═════ DATA FOR THE TASK ═════

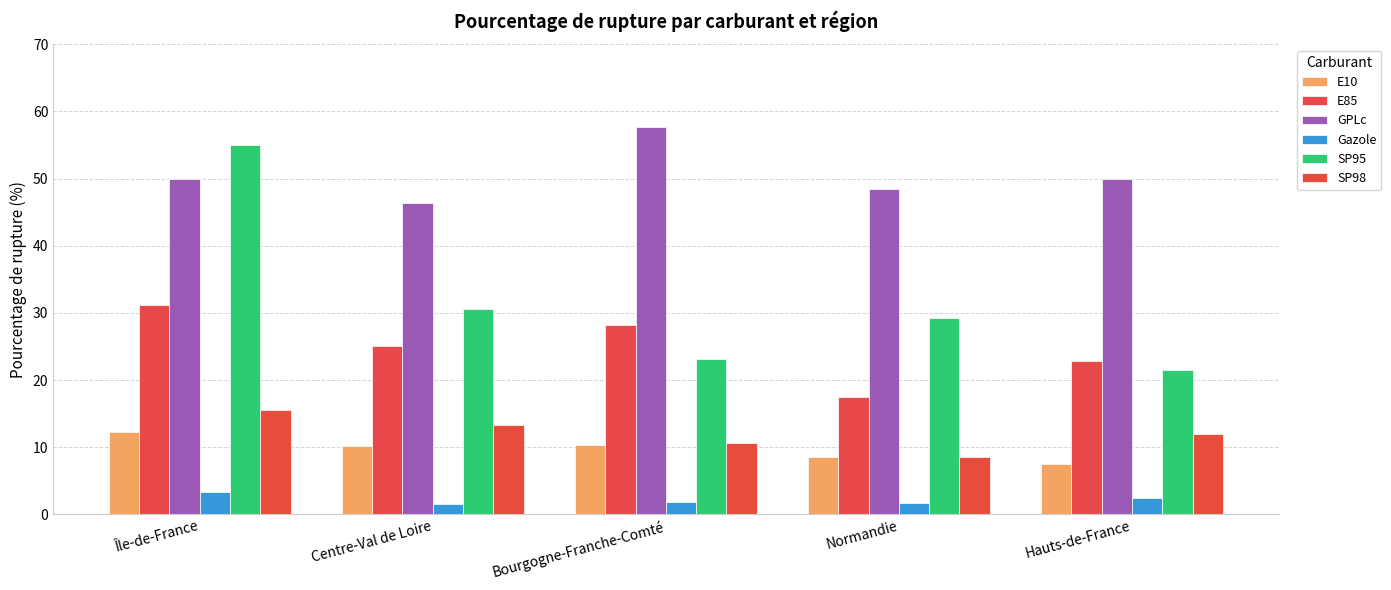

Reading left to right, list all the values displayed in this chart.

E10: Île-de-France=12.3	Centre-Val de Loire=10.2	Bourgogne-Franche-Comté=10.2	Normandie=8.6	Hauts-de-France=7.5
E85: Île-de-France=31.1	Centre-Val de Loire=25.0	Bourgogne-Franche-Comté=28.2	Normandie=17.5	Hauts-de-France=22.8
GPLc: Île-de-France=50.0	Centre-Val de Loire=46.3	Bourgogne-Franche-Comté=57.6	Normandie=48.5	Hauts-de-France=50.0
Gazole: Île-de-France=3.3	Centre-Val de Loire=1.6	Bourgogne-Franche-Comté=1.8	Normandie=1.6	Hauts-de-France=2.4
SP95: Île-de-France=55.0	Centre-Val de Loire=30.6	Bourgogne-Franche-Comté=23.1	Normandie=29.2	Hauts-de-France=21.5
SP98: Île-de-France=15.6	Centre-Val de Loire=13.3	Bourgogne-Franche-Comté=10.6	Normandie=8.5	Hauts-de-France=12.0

═════

# YOUR GOAL:
Please list every line in the rows above that contains the string "Bourgogne", copying each one in full.

# RESPONSE BOX:
E10: Île-de-France=12.3	Centre-Val de Loire=10.2	Bourgogne-Franche-Comté=10.2	Normandie=8.6	Hauts-de-France=7.5
E85: Île-de-France=31.1	Centre-Val de Loire=25.0	Bourgogne-Franche-Comté=28.2	Normandie=17.5	Hauts-de-France=22.8
GPLc: Île-de-France=50.0	Centre-Val de Loire=46.3	Bourgogne-Franche-Comté=57.6	Normandie=48.5	Hauts-de-France=50.0
Gazole: Île-de-France=3.3	Centre-Val de Loire=1.6	Bourgogne-Franche-Comté=1.8	Normandie=1.6	Hauts-de-France=2.4
SP95: Île-de-France=55.0	Centre-Val de Loire=30.6	Bourgogne-Franche-Comté=23.1	Normandie=29.2	Hauts-de-France=21.5
SP98: Île-de-France=15.6	Centre-Val de Loire=13.3	Bourgogne-Franche-Comté=10.6	Normandie=8.5	Hauts-de-France=12.0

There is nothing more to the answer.